Le terme ministère des Sénégalais extérieur est caduc. Nous, nous parlons de migrations internationales.Aujourd’hui, il faut prendre la migration dans toute sa diversité et dans toutes ses problématiques qui dévoilent des enjeux de paix, de sécurité et de dignité humaine. Si on comprend bien, ce ministère ne prend pas en compte les Sénégalais qui meurent dans le désert ou dans la Méditerranée. Nous, nous parlons de migrations internationales dans toute sa complexité et sa diversité. Regardez ce qui s’est passé avec le Hadj et l’Etat est incapable de nous dire avec exactitude combien de Sénégalais ont péri dans ce drame. Qu’est-ce que le ministère des Sénégalais de l’extérieur a fait pour les Sénégalais qui ont été tués en Europe ? Il n’y a jamais eu de suites dans ces affaires de meurtres, excepté des déclarations intempestives et contradictoires.
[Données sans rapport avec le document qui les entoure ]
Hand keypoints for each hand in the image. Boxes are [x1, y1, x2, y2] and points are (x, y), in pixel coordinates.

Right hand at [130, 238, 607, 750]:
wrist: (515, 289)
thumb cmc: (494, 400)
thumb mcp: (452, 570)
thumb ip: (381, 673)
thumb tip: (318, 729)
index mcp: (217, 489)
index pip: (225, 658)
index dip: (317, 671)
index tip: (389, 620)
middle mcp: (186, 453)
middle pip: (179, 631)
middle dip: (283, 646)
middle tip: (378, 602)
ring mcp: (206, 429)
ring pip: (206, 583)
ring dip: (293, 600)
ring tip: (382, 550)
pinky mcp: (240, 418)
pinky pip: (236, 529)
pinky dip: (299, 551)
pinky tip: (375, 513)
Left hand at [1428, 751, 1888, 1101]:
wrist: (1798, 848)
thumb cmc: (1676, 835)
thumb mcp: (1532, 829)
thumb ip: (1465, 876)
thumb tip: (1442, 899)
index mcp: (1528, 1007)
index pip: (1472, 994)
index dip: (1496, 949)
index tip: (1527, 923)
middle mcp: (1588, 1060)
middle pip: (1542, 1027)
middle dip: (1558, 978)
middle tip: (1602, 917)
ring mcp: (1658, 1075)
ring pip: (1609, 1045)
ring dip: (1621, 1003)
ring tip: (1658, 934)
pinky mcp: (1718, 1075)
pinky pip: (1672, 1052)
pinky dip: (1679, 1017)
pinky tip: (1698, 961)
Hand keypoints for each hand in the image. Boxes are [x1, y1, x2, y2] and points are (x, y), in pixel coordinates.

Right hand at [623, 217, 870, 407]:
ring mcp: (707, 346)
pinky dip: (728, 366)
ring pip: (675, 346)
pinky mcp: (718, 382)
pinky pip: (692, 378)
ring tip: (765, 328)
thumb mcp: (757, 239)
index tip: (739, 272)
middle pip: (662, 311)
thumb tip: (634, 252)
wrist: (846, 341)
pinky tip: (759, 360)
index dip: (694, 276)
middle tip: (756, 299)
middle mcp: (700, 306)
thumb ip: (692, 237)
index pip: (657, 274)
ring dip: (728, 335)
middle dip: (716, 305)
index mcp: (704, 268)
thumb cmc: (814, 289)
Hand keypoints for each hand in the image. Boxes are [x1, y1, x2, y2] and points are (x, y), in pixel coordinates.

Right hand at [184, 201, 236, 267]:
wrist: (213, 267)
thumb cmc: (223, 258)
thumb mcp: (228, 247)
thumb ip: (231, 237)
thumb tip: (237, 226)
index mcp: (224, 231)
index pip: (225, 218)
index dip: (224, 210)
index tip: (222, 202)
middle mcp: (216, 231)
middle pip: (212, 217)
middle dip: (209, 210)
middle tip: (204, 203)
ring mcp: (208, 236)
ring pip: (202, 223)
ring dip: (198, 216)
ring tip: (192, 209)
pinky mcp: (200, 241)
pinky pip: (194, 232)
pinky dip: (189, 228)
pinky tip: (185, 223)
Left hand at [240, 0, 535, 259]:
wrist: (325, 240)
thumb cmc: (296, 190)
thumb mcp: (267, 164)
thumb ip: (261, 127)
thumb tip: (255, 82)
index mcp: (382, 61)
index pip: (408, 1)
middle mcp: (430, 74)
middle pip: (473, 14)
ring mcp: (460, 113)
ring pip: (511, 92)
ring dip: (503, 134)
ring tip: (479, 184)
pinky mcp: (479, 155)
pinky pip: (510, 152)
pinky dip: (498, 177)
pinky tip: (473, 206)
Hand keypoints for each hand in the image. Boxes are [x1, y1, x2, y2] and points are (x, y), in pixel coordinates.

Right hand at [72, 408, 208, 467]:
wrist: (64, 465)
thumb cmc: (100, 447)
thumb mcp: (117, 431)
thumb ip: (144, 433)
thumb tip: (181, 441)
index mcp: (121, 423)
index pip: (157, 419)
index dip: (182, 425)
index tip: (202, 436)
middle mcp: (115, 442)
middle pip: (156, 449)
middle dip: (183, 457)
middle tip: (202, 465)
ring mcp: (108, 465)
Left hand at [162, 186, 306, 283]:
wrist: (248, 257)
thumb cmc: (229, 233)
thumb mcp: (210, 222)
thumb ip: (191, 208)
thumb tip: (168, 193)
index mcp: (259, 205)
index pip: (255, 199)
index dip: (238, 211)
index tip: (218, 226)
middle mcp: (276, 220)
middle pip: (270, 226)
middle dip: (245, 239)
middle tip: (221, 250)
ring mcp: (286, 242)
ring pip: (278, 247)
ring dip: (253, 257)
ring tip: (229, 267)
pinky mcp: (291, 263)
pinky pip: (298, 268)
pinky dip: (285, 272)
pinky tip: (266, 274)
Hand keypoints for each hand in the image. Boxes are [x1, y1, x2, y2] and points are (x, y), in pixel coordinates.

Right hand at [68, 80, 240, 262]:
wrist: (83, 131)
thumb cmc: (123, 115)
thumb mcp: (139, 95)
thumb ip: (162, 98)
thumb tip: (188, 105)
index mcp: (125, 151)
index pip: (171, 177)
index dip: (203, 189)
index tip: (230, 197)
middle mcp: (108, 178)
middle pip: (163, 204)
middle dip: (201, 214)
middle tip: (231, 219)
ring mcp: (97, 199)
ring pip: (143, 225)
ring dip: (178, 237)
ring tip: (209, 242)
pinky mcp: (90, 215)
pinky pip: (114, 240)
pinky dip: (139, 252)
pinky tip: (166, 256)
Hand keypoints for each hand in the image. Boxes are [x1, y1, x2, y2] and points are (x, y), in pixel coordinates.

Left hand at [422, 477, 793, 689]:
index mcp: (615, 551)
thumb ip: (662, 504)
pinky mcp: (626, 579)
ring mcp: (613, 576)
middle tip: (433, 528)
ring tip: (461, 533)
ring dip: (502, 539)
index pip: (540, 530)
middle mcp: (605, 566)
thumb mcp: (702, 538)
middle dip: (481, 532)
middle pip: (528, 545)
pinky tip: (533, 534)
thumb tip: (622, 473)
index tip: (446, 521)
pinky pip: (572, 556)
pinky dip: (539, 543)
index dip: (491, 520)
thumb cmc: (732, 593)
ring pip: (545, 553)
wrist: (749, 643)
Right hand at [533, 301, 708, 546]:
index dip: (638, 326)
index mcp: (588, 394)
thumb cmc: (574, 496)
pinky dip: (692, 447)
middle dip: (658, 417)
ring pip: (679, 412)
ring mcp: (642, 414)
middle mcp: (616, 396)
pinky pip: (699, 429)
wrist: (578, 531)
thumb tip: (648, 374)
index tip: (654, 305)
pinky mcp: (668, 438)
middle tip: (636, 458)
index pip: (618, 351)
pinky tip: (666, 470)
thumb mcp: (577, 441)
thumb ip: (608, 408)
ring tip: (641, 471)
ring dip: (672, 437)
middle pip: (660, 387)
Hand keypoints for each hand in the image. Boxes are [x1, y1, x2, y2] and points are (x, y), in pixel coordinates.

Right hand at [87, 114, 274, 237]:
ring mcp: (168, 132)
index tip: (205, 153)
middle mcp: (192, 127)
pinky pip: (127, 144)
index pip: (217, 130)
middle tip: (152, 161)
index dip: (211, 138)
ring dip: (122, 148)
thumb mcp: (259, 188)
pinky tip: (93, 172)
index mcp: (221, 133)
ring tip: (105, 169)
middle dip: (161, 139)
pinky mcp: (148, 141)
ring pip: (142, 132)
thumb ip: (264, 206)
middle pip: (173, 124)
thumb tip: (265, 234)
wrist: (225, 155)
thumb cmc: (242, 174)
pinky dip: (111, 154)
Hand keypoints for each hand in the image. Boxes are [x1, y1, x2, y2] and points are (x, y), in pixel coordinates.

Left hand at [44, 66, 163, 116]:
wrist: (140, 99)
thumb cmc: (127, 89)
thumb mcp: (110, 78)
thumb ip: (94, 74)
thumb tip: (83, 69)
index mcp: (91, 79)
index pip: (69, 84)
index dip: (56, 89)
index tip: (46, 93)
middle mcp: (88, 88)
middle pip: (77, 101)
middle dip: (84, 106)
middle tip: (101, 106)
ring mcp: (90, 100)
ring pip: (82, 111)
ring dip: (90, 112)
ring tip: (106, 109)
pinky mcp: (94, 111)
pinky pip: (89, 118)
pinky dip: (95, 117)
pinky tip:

Il y a eu tour une cacophonie. Aujourd’hui, le secrétariat est supprimé et il a été remplacé par une direction. Mais qu’est-ce qu’une direction peut faire pour les Sénégalais de l’extérieur. On aurait souhaité  une vision beaucoup plus innovante. Il faudrait mettre des orientations stratégiques pour faire de la migration le moteur de l’économie du Sénégal. Le Sénégal est très riche en termes de diversité culturelle et tout ceci aurait pu être mis en œuvre dans le cadre de la migration. Le Sénégal a plus de 42% du taux de migrations intra africaines parce que c’est un pays qui attire par sa stabilité. C’est dans ce sens que nous avions proposé au chef de l’Etat de mettre sur place à défaut d’un ministère autonome, une agence chargée des migrations internationales.

Qu’est-il advenu de ses propositions ?

Elles sont restées en l’état. Le directeur des Sénégalais de l’extérieur met sur les nerfs tous les Sénégalais de l’extérieur. Ses déclarations sont uniquement politiques alors que l’immigration est un fait social. Nous n’accusons personne mais il faut une démarche inclusive pour qu’ensemble nous trouvions des solutions. Ladiplomatie étatique a échoué dans le dossier de la migration. Il faudrait élaborer une diplomatie spécifique aux questions migratoires.